We have Donald Trump to thank for some this. He is the archetype of what we used to call a "sexist pig," and I'm really not sure why that phrase has gone out of circulation. His attitudes about women are pure Archie Bunker, only 40 years later, without the satire, and fueled by the arrogance that only inherited money gives an otherwise small man. Splashing about in the dank sewers of American political discourse, The Donald has helped domesticate the kind of casual misogyny some of us had hoped was now gone from American politics.

Don't lay misogyny 2016-style solely at Trump's feet, however. Actions, as the old cliché goes, speak louder than words, even words as loud as Trump's. And Republican politicians, especially at the state level, have been engaged in a large-scale, coordinated and largely successful assault on women's health and reproduction. Taking a short break from his Oscar-worthy turn as a voice of moderation, John Kasich made a brief stop in Ohio a few weeks ago to sign yet another bill de-funding Planned Parenthood. Hardly anyone blinked.

More dispiriting than all of this from the Gyn-O-Phobes, however, has been the way feminist issues (and yes, Hilary Clinton too) have been treated by so-called progressives. The Bernie Sanders campaign, so we keep hearing, has stimulated a lively debate over who is the "real" progressive. There is now a heads-nod-in-unison consensus that Bernie has forced Hilary to be more "progressive" in her positions.

About some issues perhaps, but not about feminist ones. The condescending implication here is that feminist issues - of the sort Hilary Clinton has worked for her entire life - are really just second-class parts of the progressive agenda. To be a committed feminist, apparently, doesn't really count as progressive. Two events from the legislative trenches to illustrate the point.

When North Carolina recently passed its ridiculous bathroom bill, outrage ensued. The LGBTQ community mobilized and the private sector, more and more on the side of the angels on these issues, began to hit the state where it counted. PayPal decided not to open a facility there, and the NBA is still threatening to move next season's All-Star game out of Charlotte.

Meanwhile, at roughly the same moment, Indiana's Republican Governor Mike Pence signed an anti-choice bill so extreme even some conservatives in the Indiana legislature voted against it. The bill could criminalize miscarriages and still-births (it isn't really clear), and it otherwise subjects pregnant women to such a litany of harassments, humiliations and possible prosecutions that it essentially put the state in charge of all pregnant women.
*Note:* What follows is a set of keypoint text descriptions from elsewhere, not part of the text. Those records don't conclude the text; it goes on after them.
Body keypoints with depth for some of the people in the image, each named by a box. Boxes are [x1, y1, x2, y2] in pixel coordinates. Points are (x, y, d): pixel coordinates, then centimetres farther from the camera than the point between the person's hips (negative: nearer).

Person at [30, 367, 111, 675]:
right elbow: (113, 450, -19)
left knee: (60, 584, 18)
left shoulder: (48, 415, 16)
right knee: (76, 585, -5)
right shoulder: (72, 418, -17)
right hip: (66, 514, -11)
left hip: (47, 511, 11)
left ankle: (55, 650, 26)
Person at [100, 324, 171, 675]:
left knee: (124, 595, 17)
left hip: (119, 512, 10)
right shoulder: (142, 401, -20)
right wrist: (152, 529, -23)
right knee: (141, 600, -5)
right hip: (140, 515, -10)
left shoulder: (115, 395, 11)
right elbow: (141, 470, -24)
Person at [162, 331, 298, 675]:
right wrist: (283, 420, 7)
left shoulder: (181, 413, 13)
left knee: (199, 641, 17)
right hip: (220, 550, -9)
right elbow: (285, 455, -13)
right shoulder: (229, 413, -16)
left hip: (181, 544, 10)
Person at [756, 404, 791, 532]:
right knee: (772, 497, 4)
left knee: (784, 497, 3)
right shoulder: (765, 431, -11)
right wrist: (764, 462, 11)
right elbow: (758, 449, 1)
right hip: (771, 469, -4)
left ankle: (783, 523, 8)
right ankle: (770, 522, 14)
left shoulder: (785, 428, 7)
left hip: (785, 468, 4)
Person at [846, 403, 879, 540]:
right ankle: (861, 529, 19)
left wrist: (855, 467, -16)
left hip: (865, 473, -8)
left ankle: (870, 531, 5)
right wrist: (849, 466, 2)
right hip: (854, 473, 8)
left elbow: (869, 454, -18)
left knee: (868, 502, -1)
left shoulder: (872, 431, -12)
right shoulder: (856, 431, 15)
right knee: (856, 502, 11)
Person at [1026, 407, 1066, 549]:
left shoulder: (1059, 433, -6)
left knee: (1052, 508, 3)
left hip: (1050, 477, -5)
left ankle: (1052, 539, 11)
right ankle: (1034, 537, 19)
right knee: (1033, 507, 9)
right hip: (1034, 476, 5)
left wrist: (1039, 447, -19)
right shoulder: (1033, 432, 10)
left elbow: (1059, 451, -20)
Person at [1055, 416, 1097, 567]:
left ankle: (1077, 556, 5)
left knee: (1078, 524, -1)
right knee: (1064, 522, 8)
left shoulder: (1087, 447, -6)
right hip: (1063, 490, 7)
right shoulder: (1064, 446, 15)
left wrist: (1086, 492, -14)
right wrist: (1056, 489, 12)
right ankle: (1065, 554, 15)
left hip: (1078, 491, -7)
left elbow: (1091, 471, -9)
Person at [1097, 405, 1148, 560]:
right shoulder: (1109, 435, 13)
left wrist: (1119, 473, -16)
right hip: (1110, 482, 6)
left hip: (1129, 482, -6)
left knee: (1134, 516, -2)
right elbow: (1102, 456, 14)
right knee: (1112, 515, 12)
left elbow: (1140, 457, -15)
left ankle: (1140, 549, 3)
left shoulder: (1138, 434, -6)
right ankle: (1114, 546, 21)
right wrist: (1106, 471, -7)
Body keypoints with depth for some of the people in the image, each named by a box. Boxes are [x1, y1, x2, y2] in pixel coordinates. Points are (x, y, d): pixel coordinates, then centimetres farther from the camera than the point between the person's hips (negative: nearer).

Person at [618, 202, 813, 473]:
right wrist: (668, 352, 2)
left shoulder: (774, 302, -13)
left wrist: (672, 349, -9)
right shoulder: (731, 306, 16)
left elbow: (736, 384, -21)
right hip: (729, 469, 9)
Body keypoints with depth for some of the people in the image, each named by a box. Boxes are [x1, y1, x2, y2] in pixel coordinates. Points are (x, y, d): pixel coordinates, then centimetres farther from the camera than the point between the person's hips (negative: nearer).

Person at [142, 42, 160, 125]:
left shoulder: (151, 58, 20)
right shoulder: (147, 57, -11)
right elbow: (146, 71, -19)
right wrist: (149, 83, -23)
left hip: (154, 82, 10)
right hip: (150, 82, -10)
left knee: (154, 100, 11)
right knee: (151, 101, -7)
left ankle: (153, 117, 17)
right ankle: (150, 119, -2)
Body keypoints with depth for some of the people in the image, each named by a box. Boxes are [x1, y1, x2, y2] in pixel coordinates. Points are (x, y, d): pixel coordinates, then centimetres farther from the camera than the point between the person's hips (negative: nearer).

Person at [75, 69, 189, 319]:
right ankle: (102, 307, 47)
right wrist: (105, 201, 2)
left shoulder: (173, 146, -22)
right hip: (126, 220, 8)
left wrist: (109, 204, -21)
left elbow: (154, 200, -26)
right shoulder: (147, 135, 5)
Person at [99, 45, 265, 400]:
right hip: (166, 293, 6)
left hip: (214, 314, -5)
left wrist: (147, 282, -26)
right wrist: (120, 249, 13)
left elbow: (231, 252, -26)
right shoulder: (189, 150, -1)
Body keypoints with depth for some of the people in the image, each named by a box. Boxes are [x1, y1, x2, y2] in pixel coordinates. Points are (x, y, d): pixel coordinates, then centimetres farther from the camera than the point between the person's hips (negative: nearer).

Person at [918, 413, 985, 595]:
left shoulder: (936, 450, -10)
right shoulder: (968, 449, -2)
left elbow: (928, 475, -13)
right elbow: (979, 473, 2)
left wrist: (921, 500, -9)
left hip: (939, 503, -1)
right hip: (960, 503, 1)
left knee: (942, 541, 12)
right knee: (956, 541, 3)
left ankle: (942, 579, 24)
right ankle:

Heard any calls for a national boycott of Indiana? Cue the crickets.

The feminist movement was created in part as a reaction to the relentless sexism progressive women in the New Left endured from their male counterparts in the 1960s. Those men were too busy being progressive to be bothered with women's issues. Frustrated with this, Mary King and Casey Hayden wrote that "all the problems of women functioning in society as equal human beings are among the most basic that people face." That was in 1965. Fifty years later, feminism still seems to take a back seat to other people's definitions of progressivism.

Steven Conn is the W. E. Smith Professor of History at Miami University in Oxford, Ohio.